-- TEXT EXCERPT follows --
Blood is a tissue that circulates through capillaries, veins and arteries. It consists of a liquid phase, the plasma, made up of proteins, and a cellular part in which white blood cells or leukocytes, red blood cells or erythrocytes and platelets are immersed. The function of the blood is vital, since it defends against infections and intervenes in the exchange of gases and the distribution of nutrients to all the organs of the body.
Blood: what it is
Blood (from Latin: sanguis, ĭnis) is a liquid connective tissue that circulates in capillaries, veins and arteries of all vertebrates. Its red color is caused by the presence of the hemoglobin pigment contained in red blood cells.
Blood is constituted by a liquid phase, represented by the blood plasma, where the formed elements or cells are immersed, which include leukocytes (or white blood cells) and cellular derivatives, formed by erythrocytes (or red blood cells) and platelets.
Its main function is the logistics of distribution and systemic integration, whose containment in the blood vessels allows its distribution (blood circulation) to practically the whole organism.
What is blood used for and where does it originate?
Blood, as hematology experts explain, fulfills multiple functions necessary for life, such as defense against infections, gas exchanges (oxygen-carbon dioxide) and the distribution of nutrients.
To fulfill all these functions it has different types of cells suspended in the plasma. It should be noted that all the cells that make up the blood are manufactured in the bone marrow. This is found in the spongy tissue of the flat bones (skull, vertebrae, sternum, iliac crests) and in the medullary canals of the long bones (femur, humerus).
-- TEXT EXCERPT concluded --
-- INFORMATION GIVEN follows --
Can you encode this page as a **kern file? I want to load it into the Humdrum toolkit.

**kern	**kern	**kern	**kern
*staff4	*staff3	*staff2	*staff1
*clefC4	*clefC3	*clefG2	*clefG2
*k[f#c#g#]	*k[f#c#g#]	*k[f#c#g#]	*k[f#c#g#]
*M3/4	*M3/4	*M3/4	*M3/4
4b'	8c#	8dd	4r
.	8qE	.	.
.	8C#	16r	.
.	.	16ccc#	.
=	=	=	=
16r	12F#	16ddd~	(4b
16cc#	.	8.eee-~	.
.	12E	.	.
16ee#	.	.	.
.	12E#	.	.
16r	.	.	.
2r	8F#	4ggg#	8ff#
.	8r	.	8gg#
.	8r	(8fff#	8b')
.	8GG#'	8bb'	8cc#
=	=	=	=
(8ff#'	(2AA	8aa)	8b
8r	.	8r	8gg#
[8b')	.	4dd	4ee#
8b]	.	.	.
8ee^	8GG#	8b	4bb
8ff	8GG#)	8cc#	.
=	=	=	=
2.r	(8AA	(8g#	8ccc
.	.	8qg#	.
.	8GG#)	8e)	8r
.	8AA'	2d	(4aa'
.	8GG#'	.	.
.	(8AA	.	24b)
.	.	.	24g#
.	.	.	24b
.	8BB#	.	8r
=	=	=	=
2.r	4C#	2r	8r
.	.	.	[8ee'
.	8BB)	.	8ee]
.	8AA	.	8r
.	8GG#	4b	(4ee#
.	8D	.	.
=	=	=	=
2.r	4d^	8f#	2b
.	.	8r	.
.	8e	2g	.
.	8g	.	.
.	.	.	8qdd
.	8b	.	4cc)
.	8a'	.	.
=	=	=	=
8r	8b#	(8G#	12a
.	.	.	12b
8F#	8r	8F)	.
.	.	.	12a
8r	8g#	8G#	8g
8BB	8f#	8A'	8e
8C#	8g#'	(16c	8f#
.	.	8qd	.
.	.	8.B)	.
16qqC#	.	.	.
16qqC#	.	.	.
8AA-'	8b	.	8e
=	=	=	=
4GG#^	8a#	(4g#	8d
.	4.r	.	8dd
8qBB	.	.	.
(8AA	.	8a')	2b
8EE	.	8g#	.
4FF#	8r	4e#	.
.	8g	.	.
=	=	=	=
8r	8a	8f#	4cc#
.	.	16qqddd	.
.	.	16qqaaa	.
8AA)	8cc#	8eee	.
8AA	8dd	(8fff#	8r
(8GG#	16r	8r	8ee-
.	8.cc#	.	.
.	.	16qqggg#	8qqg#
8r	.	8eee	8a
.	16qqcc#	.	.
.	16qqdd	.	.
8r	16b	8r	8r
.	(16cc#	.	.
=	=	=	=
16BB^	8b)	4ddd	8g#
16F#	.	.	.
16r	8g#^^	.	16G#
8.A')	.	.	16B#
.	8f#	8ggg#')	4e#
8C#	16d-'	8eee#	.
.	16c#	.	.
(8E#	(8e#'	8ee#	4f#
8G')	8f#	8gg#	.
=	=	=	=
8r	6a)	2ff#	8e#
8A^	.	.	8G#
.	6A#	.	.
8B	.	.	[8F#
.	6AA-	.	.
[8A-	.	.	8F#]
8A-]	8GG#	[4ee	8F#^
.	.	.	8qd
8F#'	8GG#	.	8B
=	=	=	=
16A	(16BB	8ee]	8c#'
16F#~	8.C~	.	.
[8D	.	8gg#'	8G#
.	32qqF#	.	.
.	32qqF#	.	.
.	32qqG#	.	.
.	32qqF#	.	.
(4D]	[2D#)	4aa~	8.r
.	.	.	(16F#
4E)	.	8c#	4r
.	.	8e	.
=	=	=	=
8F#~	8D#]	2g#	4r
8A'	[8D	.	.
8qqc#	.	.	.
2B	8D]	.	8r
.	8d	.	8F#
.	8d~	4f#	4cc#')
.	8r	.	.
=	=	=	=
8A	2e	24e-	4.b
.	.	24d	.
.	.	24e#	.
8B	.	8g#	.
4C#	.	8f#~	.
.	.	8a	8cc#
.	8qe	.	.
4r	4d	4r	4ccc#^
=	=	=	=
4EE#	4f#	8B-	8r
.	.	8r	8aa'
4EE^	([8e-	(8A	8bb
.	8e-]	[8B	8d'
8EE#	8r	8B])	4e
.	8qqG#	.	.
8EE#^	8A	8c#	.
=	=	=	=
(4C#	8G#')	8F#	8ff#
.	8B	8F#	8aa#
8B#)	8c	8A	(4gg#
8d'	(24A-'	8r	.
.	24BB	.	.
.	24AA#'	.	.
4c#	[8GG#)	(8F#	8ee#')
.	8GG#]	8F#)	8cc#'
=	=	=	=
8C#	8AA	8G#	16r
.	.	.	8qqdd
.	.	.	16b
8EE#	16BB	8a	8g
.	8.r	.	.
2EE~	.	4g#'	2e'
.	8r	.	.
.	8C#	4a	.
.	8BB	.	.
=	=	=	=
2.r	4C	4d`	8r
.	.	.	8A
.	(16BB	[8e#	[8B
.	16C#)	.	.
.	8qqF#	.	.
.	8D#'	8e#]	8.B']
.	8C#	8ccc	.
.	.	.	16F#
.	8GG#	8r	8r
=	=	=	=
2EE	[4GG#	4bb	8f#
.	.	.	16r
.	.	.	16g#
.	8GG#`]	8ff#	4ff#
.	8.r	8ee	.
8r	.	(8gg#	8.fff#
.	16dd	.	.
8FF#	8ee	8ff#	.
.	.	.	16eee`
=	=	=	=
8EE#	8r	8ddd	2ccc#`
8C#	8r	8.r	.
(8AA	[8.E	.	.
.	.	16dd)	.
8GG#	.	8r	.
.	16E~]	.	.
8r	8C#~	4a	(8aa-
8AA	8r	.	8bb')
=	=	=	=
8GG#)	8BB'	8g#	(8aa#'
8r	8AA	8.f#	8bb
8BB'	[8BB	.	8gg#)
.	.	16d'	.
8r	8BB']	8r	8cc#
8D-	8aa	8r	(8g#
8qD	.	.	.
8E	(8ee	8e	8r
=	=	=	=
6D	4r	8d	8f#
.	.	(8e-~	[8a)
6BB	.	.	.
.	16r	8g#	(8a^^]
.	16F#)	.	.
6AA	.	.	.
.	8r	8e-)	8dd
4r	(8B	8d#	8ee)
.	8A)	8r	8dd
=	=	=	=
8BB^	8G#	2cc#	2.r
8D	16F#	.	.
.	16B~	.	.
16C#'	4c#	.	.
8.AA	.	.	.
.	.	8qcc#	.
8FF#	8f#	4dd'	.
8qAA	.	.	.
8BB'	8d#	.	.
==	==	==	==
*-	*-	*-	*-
-- INFORMATION GIVEN concluded --
__REQUIREMENT A__. Translate this sentence from the text on blood into Spanish: "Its red color is caused by the presence of the hemoglobin pigment contained in red blood cells."
__REQUIREMENT B__. Swap "bone marrow" for "marrow" in the text on blood, and write out the passage starting with "Blood, as hematology" and going on through "bones (femur, humerus).".
__REQUIREMENT C__.
Answer these questions from the text on blood:
(i) What Latin word does "blood" come from?
(ii) Which pigment gives blood its red color?
(iii) Where are all the cells that make up the blood manufactured?
The lines above are separate material and stand apart from the text on blood.

__RESPONSE BOX A__. Su color rojo se debe a la presencia del pigmento hemoglobina contenido en los glóbulos rojos.

__RESPONSE BOX B__.
Blood, as hematology experts explain, fulfills multiple functions necessary for life, such as defense against infections, gas exchanges (oxygen-carbon dioxide) and the distribution of nutrients.
To fulfill all these functions it has different types of cells suspended in the plasma. It should be noted that all the cells that make up the blood are manufactured in the marrow. This is found in the spongy tissue of the flat bones (skull, vertebrae, sternum, iliac crests) and in the medullary canals of the long bones (femur, humerus).

__RESPONSE BOX C__.
(i) Sanguis.
(ii) Hemoglobin.
(iii) In the bone marrow.